Who does not remember the naked terrorism seen in 2008 when not only over 200 mainly
MDC-T supporters were killed in cold blood in the run-up to the presidential runoff election, but scores were reportedly maimed gruesomely as their arms were chopped off from the elbow (sickeningly described as “short sleeve” by their sadistic tormentors) and from the wrist (“long sleeve”)?

This not only showed cynicism at its worst, but gratuitous cruelty. It just fell short of the methods of Nigeria’s Boko Haram and the so-called Islamic State terrorists in Iraq and Syria, who have redefined wickedness through executing their captives by chopping off their heads and recording the grisly scenes as if for good show or good measure for the whole world to see. Terrorism is terrorism. Terrorism is not, like beauty, in the eyes of the beholder.
But fair play is instinctive in humanity. That’s why most people naturally come to the defence of the underdog. Likewise, the Judiciary has seen through this partisanship of the police who allow the ruling party to tell them what to do, but block the opposition whenever and wherever they can.

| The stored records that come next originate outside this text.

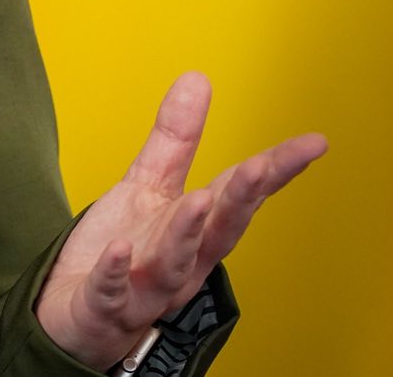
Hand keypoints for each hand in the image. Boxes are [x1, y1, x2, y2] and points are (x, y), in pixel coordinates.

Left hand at [35, 71, 326, 370]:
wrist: (79, 313)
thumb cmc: (122, 253)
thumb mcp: (149, 186)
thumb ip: (175, 138)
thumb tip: (198, 79)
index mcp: (196, 231)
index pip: (239, 194)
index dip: (274, 169)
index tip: (313, 143)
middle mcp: (182, 262)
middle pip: (218, 231)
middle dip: (240, 200)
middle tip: (260, 168)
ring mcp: (146, 287)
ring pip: (174, 263)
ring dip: (186, 233)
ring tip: (198, 201)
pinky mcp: (105, 306)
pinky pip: (111, 291)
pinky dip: (116, 273)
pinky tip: (117, 251)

Last week, High Court judge Justice Hlekani Mwayera ordered the police to stop interfering with people’s freedoms of assembly and expression as enshrined in the Constitution, giving the go-ahead to the protest march by opposition parties.

For that, she earned the wrath of State media columnist Nathaniel Manheru’s poison pen.

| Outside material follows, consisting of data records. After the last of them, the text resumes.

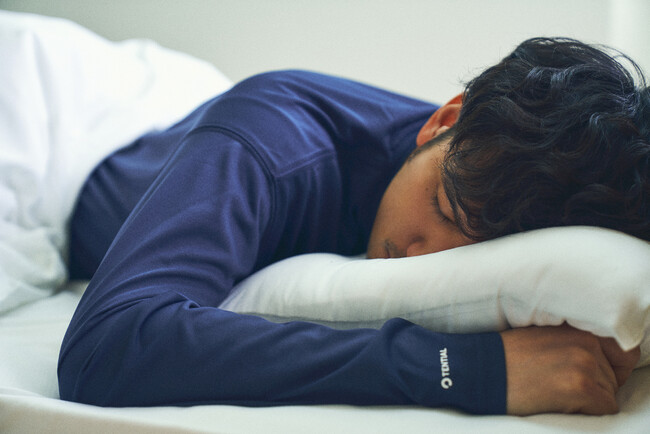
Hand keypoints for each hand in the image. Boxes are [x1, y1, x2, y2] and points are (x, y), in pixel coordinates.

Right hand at [500, 324, 639, 415]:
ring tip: (554, 389)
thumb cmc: (507, 357)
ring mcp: (584, 363)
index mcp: (578, 327)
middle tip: (557, 383)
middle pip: (613, 376)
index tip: (591, 376)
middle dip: (593, 385)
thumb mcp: (544, 337)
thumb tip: (601, 359)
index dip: (611, 368)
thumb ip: (574, 342)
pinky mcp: (580, 386)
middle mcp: (586, 341)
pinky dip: (586, 410)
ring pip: (609, 392)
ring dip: (588, 398)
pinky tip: (558, 400)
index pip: (622, 351)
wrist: (481, 369)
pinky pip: (605, 407)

Hiding behind anonymity as is his wont, he spewed a torrent of abusive and malicious accusations against the judge for merely doing her job of interpreting the law as it stands.

Manheru was at his insufferably didactic worst with his typical over-use of words to sound intellectual when stating an obvious and trivial fact in his super-long articles.

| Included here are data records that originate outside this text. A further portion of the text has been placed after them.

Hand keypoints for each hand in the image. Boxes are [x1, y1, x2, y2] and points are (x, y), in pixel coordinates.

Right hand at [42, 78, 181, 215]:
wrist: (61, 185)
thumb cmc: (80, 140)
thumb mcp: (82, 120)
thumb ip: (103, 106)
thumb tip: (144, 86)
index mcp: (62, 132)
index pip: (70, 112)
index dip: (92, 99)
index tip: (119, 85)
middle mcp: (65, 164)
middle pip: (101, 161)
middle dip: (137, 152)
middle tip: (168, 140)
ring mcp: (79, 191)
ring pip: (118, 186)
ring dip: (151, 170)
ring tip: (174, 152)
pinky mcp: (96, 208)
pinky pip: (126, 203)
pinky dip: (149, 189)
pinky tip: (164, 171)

In fact, he is dogmatically didactic. He is given to teaching others all the time on all sorts of topics when his “information” is based on mere personal opinion.

But, of course, Manheru is too vain to even remotely consider that possibility. Maybe proximity to power, through hobnobbing with the Head of State, as his doppelganger reportedly does, has got to his head.

That is why Manheru is almost always at cross purposes with prevailing views and consensus.

Like the Judiciary, it’s not surprising that the Zimbabwe Human Rights Commission (ZHRC) has found itself on a collision course with the regime because both bodies stand for fairness and balance, which are anathema to the regime, whose partisanship knows no bounds, knows no shame, with President Robert Mugabe himself openly boasting only recently: “Mapurisa ndeedu (Shona for: The police are in our pockets).”

The concept of the separation of powers — despite being spelt out clearly in the Constitution, to which Zanu PF is a signatory — is totally alien to Zanu PF and Mugabe, who personifies the ruling — not governing — party.

Practically, every State institution — including the police — has been contaminated by partisanship, leaving each and every one of them losing credibility and respect in the eyes of the people.

The ZHRC’s sin was to point out the police brutality carried out with gusto and impunity, with some of that taking place right at the entrance to the Harare Magistrates’ Court. Anything more indicative than that of a frontal attack on the rule of law?

ZHRC rightly refused to be drawn into partisan political games, with the commission’s chairperson Elasto Mugwadi saying: “That statement issued on Sunday (condemning the police savagery) is a balanced report of what was going on at that particular time.”

What was going on at that time was not “alleged brutality”, as one newspaper put it, but actual brutality, as captured on camera.

The State violence we are witnessing will — at the most — bring momentary results or temporary relief for the regime.

“People respond in accordance to how you relate to them. If you approach them on the basis of violence, that’s how they will react,” said the late South African statesman and global icon Nelson Mandela.

But Mugabe, despite being Ian Smith’s successor, seems to think that he is an exception to that rule and refuses to accept that violence breeds violence.